# [TASK INSTRUCTIONS]
Give every entry below again, exactly as written, and skip the images.

# [TASK INPUTS]
----------------

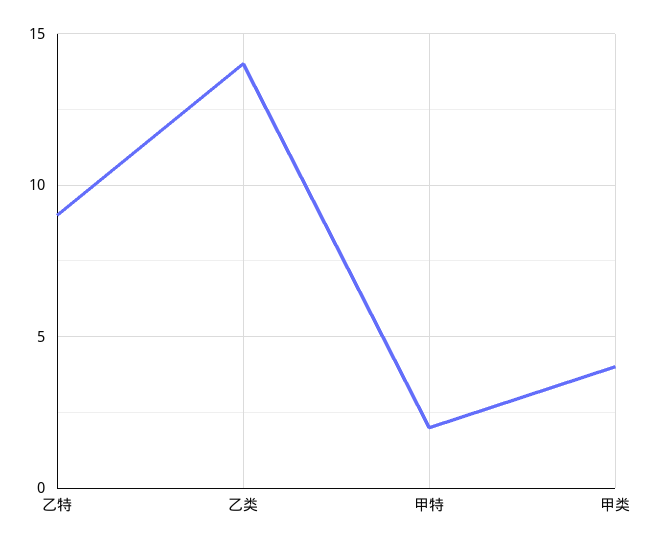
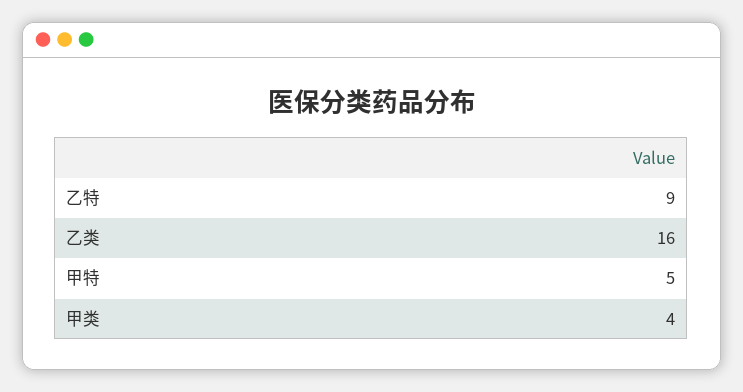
  {
    "乙特": 9,
-   "乙类": 14,
+   "乙类": 16,
-   "甲特": 2,
+   "甲特": 5,
    "甲类": 4
  }

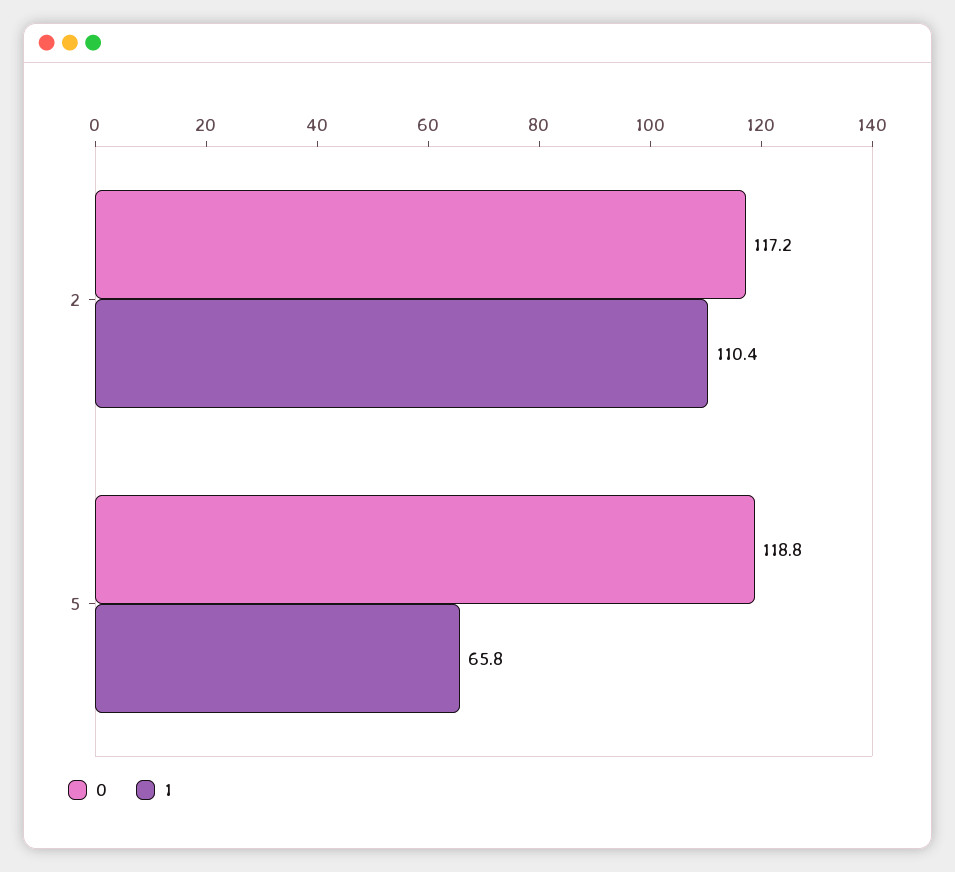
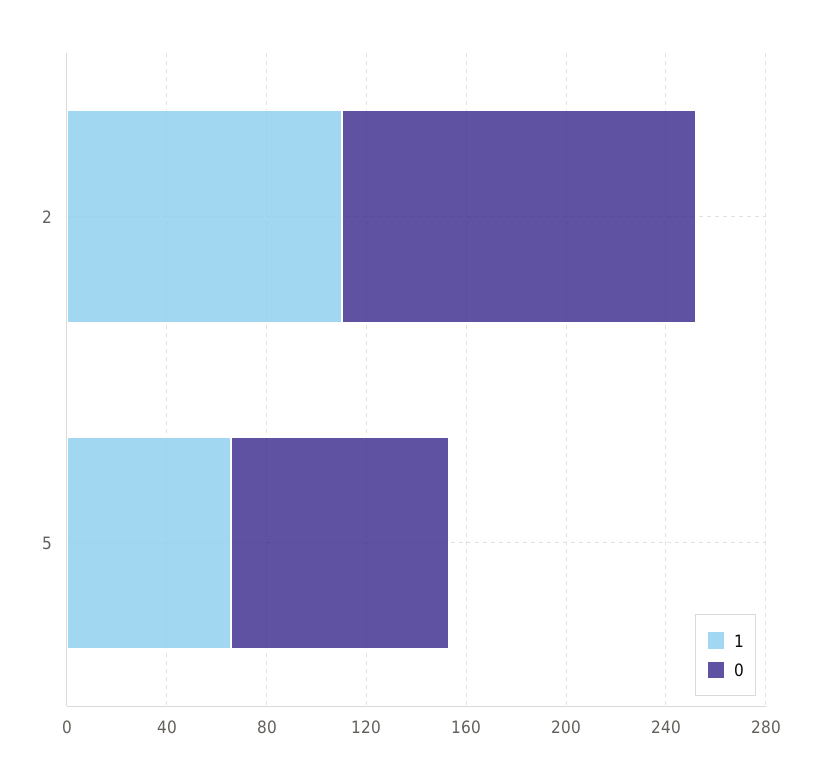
  {
    "0": {
-     "2": 117.2,
+     "2": 140,
-     "5": 118.8
+     "5": 90
    },
    "1": {
      "2": 110.4,
      "5": 65.8
    }
  }

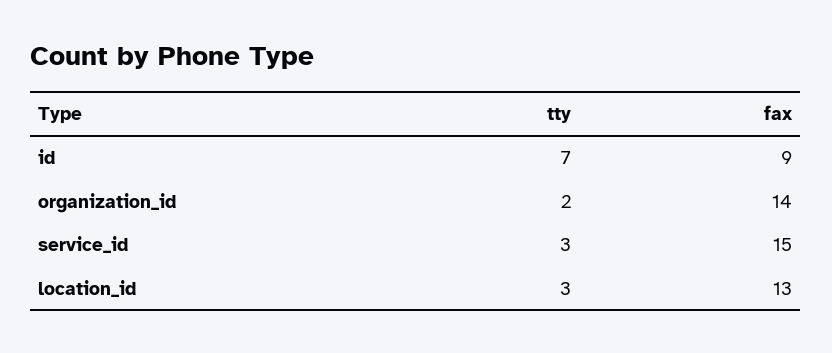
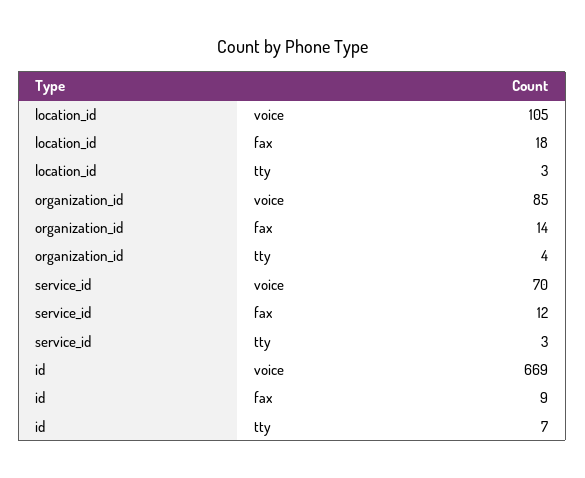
  {
    "tty": {
      "id": 7,
-     "organization_id": 2,
+     "organization_id": 4,
      "service_id": 3,
      "location_id": 3
    },
    "fax": {
      "id": 9,
      "organization_id": 14,
-     "service_id": 15,
+     "service_id": 12,
-     "location_id": 13
+     "location_id": 18
-   }
+   },
+   "voice": {
+     "location_id": 105,
+     "organization_id": 85,
+     "service_id": 70,
+     "id": 669
+   }
  }

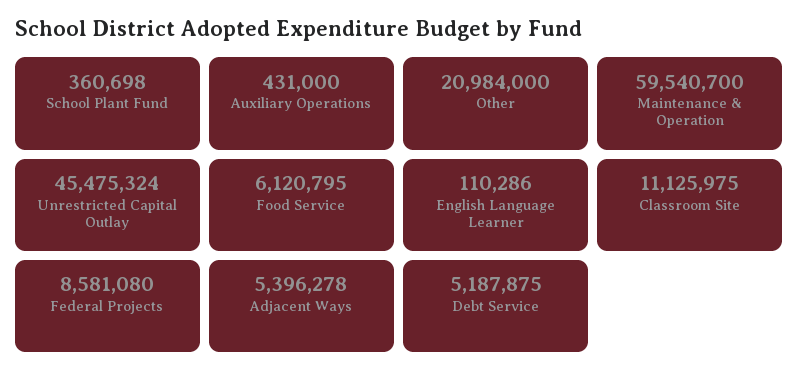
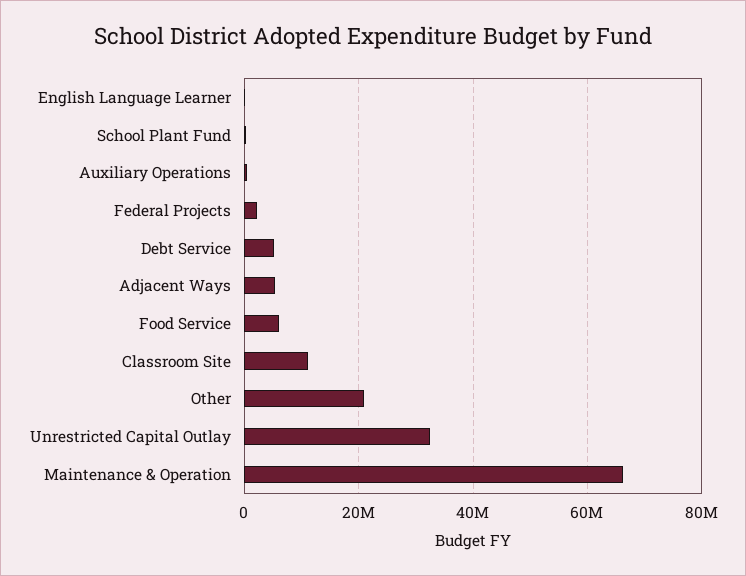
  {
    "School Plant Fund": 360698,
    "Auxiliary Operations": 431000,
    "Other": 20984000,
-   "Maintenance & Operation": 59540700,
+   "Maintenance & Operation": 66000000,
-   "Unrestricted Capital Outlay": 45475324,
+   "Unrestricted Capital Outlay": 32000000,
    "Food Service": 6120795,
    "English Language Learner": 110286,
    "Classroom Site": 11125975,
-   "Federal Projects": 8581080,
+   "Federal Projects": 2000000,
    "Adjacent Ways": 5396278,
    "Debt Service": 5187875
  }

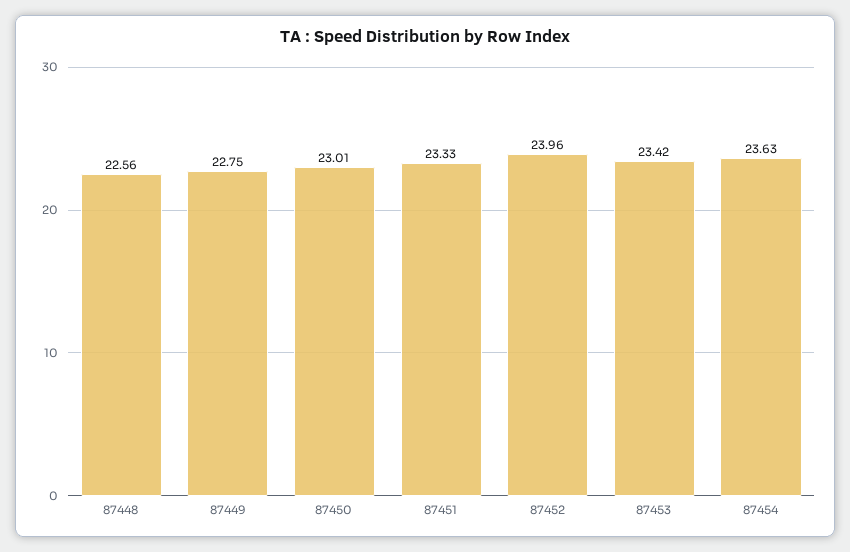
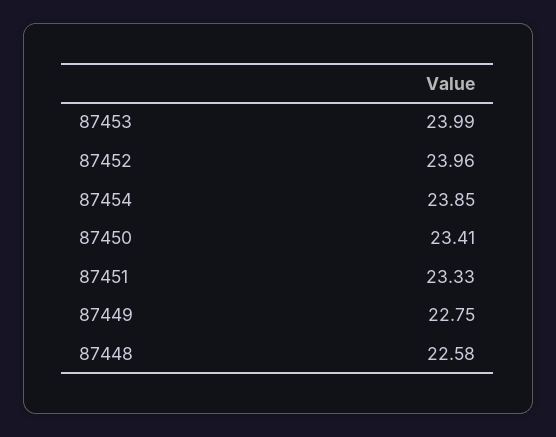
  {
-   "87448": 22.56,
+   "87448": 22.58,
    "87449": 22.75,
-   "87450": 23.01,
+   "87450": 23.41,
    "87451": 23.33,
    "87452": 23.96,
-   "87453": 23.42,
+   "87453": 23.99,
-   "87454": 23.63
+   "87454": 23.85
  }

----------------

# [RESULT]
  {
    "乙特": 9,
-   "乙类": 14,
+   "乙类": 16,
-   "甲特": 2,
+   "甲特": 5,
    "甲类": 4
  }

  {
    "0": {
-     "2": 117.2,
+     "2": 140,
-     "5": 118.8
+     "5": 90
    },
    "1": {
      "2": 110.4,
      "5": 65.8
    }
  }

  {
    "tty": {
      "id": 7,
-     "organization_id": 2,
+     "organization_id": 4,
      "service_id": 3,
      "location_id": 3
    },
    "fax": {
      "id": 9,
      "organization_id": 14,
-     "service_id": 15,
+     "service_id": 12,
-     "location_id": 13
+     "location_id": 18
-   }
+   },
+   "voice": {
+     "location_id": 105,
+     "organization_id": 85,
+     "service_id": 70,
+     "id": 669
+   }
  }

  {
    "School Plant Fund": 360698,
    "Auxiliary Operations": 431000,
    "Other": 20984000,
-   "Maintenance & Operation": 59540700,
+   "Maintenance & Operation": 66000000,
-   "Unrestricted Capital Outlay": 45475324,
+   "Unrestricted Capital Outlay": 32000000,
    "Food Service": 6120795,
    "English Language Learner": 110286,
    "Classroom Site": 11125975,
-   "Federal Projects": 8581080,
+   "Federal Projects": 2000000,
    "Adjacent Ways": 5396278,
    "Debt Service": 5187875
  }

  {
-   "87448": 22.56,
+   "87448": 22.58,
    "87449": 22.75,
-   "87450": 23.01,
+   "87450": 23.41,
    "87451": 23.33,
    "87452": 23.96,
-   "87453": 23.42,
+   "87453": 23.99,
-   "87454": 23.63
+   "87454": 23.85
  }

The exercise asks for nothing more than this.